Last night’s episode of Headhunters, a new BBC drama, does not present the trade in its most flattering light. Hall works for one of London’s foremost headhunting firms, where he spends his time on the mobile phone in constant search of bodies to ‘poach’. A client wants to hire an entertainment lawyer: Hall does better by persuading him to poach a whole team. When the head of the old law firm finds out that his valuable assets are about to leave he is so upset he kills himself.

Headhunters have never been the most respected profession, but the message from the BBC seems to be that their ruthless tactics are pushing them to new depths of unpopularity.

Tim Clark, an expert on headhunters at the Open University, argues that the business doesn’t deserve a bad name. He says that from the beginning people have viewed headhunting as a secretive, underhand business, disliking the process by which individuals are approached discreetly and persuaded to move jobs. ‘It’s an easy industry to pick on. So much of the business is confidential. People don’t know the full facts.’

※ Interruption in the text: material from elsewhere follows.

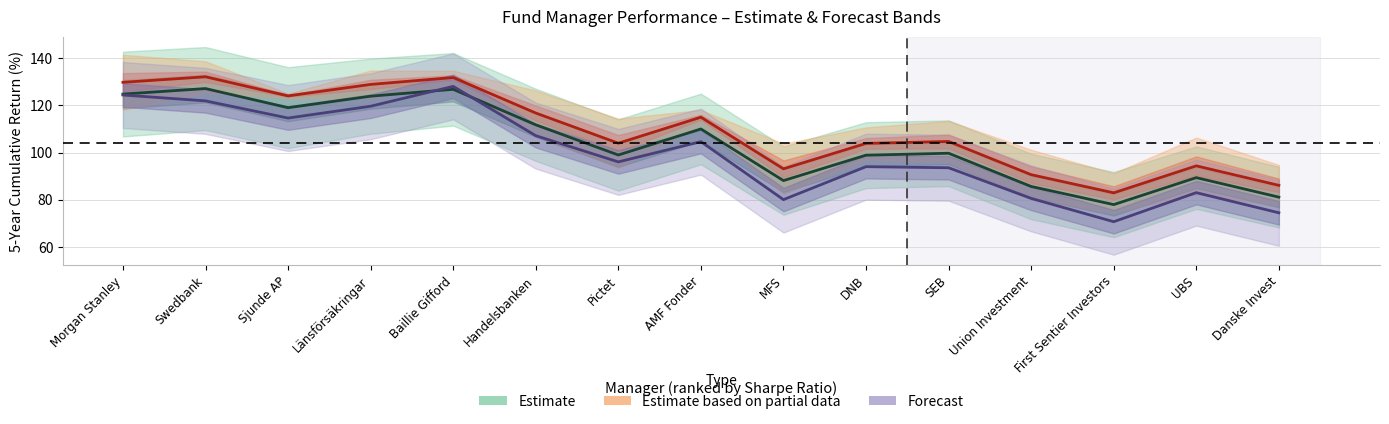

Between Länsförsäkringar and UBS, which series saw the biggest shift?

Forecast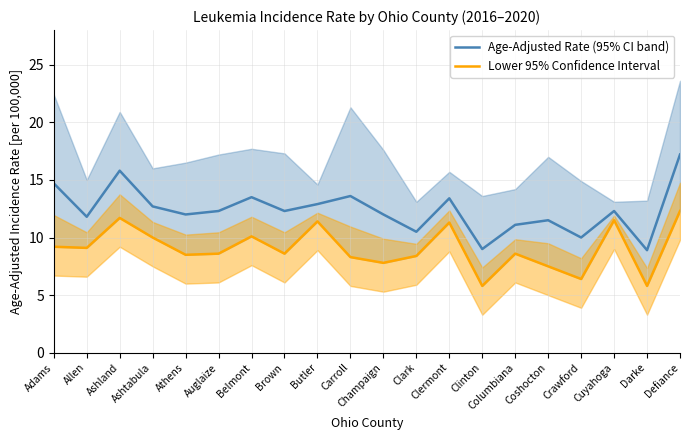

What value does the Lower 95% Confidence Interval series have at Carroll?

8.3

So, what are the facts? Is there a moral problem with poaching? Might it be the responsibility of the headhunter to think about the mess that a person leaves behind when they change jobs?

‘The work is very sensitive,’ says Ian Butcher of Whitehead Mann. ‘You can create problems if you take out key people. But most senior businessmen recognize that that is part of the game. In any case, our loyalty is to the client.’…

1) What is normally ‘poached’ and from where?

2) If you use ruthless tactics, do you consider the feelings of other people? Does ruthless show approval or disapproval of these tactics?

3) If you describe activity as underhand, do you approve of it?

4) If X picks on Y, is Y able to defend himself of herself properly?

5) Does Ian Butcher sympathize with the companies that he persuades people to leave?